8 thoughts on “The raising of a literary agent!”
I loved all the comments and really got a laugh out of Steven’s!
I admire your tenacity, Lily, in the process you underwent to vet your agents. You then, refreshingly, moved on to become your own agent. Brava!
Yes, Stevens really hit it! Thanks, Gayle. Someone said necessity is the mother of invention. I didn’t have much choice but to find a route that worked for me.
Just curious. Are you now trad. published or did this experience turn you toward indie.
Thanks for the visit, Kaye, and for signing up for blog posts.
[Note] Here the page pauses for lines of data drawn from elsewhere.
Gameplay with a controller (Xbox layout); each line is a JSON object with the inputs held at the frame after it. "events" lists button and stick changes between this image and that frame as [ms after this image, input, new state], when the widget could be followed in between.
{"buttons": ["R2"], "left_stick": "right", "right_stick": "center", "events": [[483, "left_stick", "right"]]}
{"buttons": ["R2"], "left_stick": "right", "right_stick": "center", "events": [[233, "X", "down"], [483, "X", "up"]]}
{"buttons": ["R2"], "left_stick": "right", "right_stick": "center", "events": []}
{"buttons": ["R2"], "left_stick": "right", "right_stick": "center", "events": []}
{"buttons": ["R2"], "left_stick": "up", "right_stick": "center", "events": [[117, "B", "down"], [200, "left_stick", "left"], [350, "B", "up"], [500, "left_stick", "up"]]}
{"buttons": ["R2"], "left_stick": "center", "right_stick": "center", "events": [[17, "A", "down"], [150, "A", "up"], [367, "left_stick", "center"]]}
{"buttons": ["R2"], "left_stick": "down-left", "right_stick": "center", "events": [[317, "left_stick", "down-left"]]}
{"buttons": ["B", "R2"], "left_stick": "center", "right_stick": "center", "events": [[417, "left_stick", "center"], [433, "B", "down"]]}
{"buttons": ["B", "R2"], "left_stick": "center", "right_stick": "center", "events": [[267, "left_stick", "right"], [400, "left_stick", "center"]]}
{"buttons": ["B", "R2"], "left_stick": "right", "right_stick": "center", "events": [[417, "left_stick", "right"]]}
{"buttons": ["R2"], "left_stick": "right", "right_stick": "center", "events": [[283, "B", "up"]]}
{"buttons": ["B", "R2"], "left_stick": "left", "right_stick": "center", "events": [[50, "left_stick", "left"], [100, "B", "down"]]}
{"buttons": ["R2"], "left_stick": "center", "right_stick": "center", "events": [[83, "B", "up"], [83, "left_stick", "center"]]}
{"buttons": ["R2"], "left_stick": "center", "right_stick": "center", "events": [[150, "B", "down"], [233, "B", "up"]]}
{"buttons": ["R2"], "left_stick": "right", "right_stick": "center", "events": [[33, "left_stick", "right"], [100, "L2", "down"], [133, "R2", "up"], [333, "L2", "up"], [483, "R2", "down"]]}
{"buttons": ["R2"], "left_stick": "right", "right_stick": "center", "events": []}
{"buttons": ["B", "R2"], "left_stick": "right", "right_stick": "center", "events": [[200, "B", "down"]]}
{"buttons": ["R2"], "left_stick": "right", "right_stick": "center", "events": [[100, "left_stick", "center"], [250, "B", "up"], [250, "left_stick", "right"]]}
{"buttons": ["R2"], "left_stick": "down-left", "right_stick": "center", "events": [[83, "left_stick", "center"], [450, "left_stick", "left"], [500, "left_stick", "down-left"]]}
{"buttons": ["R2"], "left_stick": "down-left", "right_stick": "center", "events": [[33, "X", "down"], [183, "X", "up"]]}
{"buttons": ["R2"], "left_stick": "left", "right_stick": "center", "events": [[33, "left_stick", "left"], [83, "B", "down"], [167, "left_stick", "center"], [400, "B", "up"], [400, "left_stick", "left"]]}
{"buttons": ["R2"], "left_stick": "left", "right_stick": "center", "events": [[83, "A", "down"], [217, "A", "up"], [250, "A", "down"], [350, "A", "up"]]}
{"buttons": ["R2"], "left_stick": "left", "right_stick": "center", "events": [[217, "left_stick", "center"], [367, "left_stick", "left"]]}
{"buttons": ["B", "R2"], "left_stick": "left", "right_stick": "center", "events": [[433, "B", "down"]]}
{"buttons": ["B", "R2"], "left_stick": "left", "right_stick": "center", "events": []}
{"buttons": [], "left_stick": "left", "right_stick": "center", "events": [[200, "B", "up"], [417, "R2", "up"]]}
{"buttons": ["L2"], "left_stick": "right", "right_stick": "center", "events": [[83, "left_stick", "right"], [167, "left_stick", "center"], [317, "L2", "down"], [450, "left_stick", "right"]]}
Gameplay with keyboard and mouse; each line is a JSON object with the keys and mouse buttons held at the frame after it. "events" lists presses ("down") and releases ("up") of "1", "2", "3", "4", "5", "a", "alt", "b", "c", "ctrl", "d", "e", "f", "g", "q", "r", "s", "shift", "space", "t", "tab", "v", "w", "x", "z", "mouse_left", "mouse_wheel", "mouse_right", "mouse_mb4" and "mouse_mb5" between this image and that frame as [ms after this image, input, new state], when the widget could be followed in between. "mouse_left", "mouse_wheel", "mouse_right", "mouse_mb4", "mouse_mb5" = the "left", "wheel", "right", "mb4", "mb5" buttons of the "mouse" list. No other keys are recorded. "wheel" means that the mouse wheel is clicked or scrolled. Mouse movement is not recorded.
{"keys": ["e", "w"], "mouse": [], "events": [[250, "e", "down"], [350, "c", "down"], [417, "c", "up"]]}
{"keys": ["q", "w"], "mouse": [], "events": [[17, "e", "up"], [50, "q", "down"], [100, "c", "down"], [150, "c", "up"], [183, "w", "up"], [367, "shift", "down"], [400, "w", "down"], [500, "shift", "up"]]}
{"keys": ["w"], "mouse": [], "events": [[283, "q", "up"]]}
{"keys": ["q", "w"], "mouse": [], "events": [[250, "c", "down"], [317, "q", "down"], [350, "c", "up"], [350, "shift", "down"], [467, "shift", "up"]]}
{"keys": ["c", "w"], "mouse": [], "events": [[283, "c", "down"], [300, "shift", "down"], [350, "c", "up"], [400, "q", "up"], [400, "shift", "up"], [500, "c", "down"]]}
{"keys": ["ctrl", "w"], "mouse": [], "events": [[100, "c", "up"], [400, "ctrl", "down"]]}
I decided to delete agents from my publishing world and applied directly to small presses where I didn’t have any trouble getting traditionally published.
Not that I ever persuaded one to take me on (tried for a bunch of years with my first mystery series), but I remember how chuffed my writing partner (and friend) was to have been taken on by Nancy Love (and how envious I was), and how nonplussed we BOTH were when Nancy died!
The whole process led me to self-publish when I finally had Pride’s Children: PURGATORY finished to my own satisfaction – I have limited energy, and didn’t need to add the whole layer of agent drama. I literally can’t handle other people’s angst (except as friends, where I try to be as supportive as possible), because I don’t have the energy or the bandwidth, and can’t do time-sensitive ‘stuff.’
Whether it has contributed to my relative obscurity, still (Purgatory came out in 2015, Netherworld in 2022), I couldn’t tell you. But I can still handle my own writing life, and deadlines would have brought me to a standstill.
Hurray for you, Alicia! Thanks for your visit and comment.
Yikes! What a journey. I recently had a friend whose work had been spurned by several agents and publishers. She complained mightily to me that they simply didn’t understand her, and while I was tempted, I didn’t suggest to her that agents and editors are not our therapists. They’re in a business, as are we. However, your experience sounds as if the agents not only failed to be therapists but apparently wanted you to be theirs. I hope you billed them. My daughter is a therapist. She gets around $150/hour. Just sayin’.
Do you think it’s too late to bill them? Thanks for your visit Steven!